Читаем Creeps by Night: Chills and Thrills полностью

We were both silent for a moment. It was hard not to show more curiosity than sympathy as I waited on some further revelation to stake out my uncle’s claim on the latter emotion. I could put no interpretation on those two dead sheep wild enough to account for his evident distress.

He spoke again, but with obvious reluctance.

“Another was killed early this morning,” he said in a low voice, “on the Home Farm. In the same way.”

For lack of any better comment, I suggested heating the nearby coverts. There might be some—

“We’ve scoured the woods,” interrupted my uncle brusquely.

“And found nothing?”

“Nothing... Except some tracks.”

“What sort of tracks?”

My uncle’s eyes were suddenly evasive. He turned his head away.

“They were a man’s tracks,” he said slowly. A log fell over in the fireplace.

Again a silence. The interview appeared to be causing him pain rather than relief. I decided that the situation could lose nothing through the frank expression of my curiosity. Plucking up courage, I asked him roundly what cause he had to be upset? Three sheep, the property of his tenants, had died deaths which, though certainly unusual, were unlikely to remain for long mysterious. Their destroyer, whatever it was, would inevitably be caught, killed, or driven away in the course of the next few days. The loss of another sheep or two was the worst he had to fear.

When I had finished, my uncle gave me an anxious, almost a guilty look. I was suddenly aware that he had a confession to make.

“Sit down,” he said. “I wish to tell you something.”

This is what he told me:

A quarter of a century ago, my uncle had had occasion to engage a new housekeeper. With the blend of fatalism and sloth which is the foundation of the bachelor’s attitude to the servant problem, he took on the first applicant. She was a tall, black, slant-eyed woman from the Welsh border, aged about 30. My uncle said nothing about her character, but described her as having “powers.” When she had been at Fleer some months, my uncle began to notice her, instead of taking her for granted. She was not averse to being noticed.

One day she came and told my uncle that she was with child by him. He took it calmly enough till he found that she expected him to marry her; or pretended to expect it. Then he flew into a rage, called her a whore, and told her she must leave the house as soon as the child was born. Instead of breaking down, or continuing the scene, she began to croon to herself in Welsh, looking at him sideways with a certain amusement. This frightened him. He forbade her to come near him again, had her things moved into an unused wing of the castle, and engaged another housekeeper.
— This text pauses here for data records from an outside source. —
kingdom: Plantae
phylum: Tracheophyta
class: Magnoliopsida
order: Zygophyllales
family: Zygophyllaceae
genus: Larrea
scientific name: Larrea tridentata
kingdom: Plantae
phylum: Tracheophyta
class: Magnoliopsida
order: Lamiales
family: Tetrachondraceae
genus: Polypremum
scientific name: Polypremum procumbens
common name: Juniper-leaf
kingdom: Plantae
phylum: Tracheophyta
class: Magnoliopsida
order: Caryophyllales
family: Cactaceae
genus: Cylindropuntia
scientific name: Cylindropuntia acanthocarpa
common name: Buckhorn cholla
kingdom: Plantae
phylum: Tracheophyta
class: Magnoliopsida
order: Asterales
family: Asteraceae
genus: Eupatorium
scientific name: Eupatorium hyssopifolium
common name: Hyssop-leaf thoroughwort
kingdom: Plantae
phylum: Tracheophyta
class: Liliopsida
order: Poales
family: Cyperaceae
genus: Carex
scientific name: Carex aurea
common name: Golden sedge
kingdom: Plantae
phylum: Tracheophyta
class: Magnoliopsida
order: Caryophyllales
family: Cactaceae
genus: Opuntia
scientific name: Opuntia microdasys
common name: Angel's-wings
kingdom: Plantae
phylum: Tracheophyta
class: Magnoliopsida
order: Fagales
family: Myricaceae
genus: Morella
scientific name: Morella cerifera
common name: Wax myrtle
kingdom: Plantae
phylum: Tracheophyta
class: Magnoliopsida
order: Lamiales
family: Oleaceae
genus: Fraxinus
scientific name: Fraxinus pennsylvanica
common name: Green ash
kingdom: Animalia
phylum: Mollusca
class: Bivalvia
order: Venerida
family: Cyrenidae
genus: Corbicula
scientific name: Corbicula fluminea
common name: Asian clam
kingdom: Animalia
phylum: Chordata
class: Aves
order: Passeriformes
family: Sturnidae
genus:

A child was born, and they came and told my uncle that the woman was going to die; she asked for him continually, they said. As much frightened as distressed, he went through passages long unfamiliar to her room. When the woman saw him, she began to gabble in a preoccupied kind of way, looking at him all the time, as if she were repeating a lesson. Then she stopped, and asked that he should be shown the child.

It was a boy. The midwife, my uncle noticed, handled it with a reluctance almost amounting to disgust.

“That is your heir,” said the dying woman, in a harsh, unstable voice. “I have told him what he is to do. He will be a good son to me, and jealous of his birthright.” And she went off, my uncle said, into a wild yet cogent rigmarole about a curse, embodied in the child, which would fall on any whom he made his heir over the bastard’s head. At last her voice trailed away and she fell back, exhausted and staring.

As my uncle turned to go, the midwife whispered to him to look at the child’s hands. Gently unclasping the podgy, futile little fists, she showed him that on each hand the third finger was longer than the second...

Here I interrupted. The story had a certain queer force behind it, perhaps from its obvious effect on the teller. My uncle feared and hated the things he was saying.

“What did that mean?” I asked; “—the third finger longer than the second?”

“It took me a long time to discover,” replied my uncle. “My own servants, when they saw I did not know, would not tell me. But at last I found out through the doctor, who had it from an old woman in the village. People born with their third finger longer than their second become werewolves. At least” (he made a perfunctory effort at amused indulgence) “that is what the common people here think.”

“And what does that — what is that supposed to mean?” I, too, found myself throwing rather hasty sops to skepticism. I was growing strangely credulous.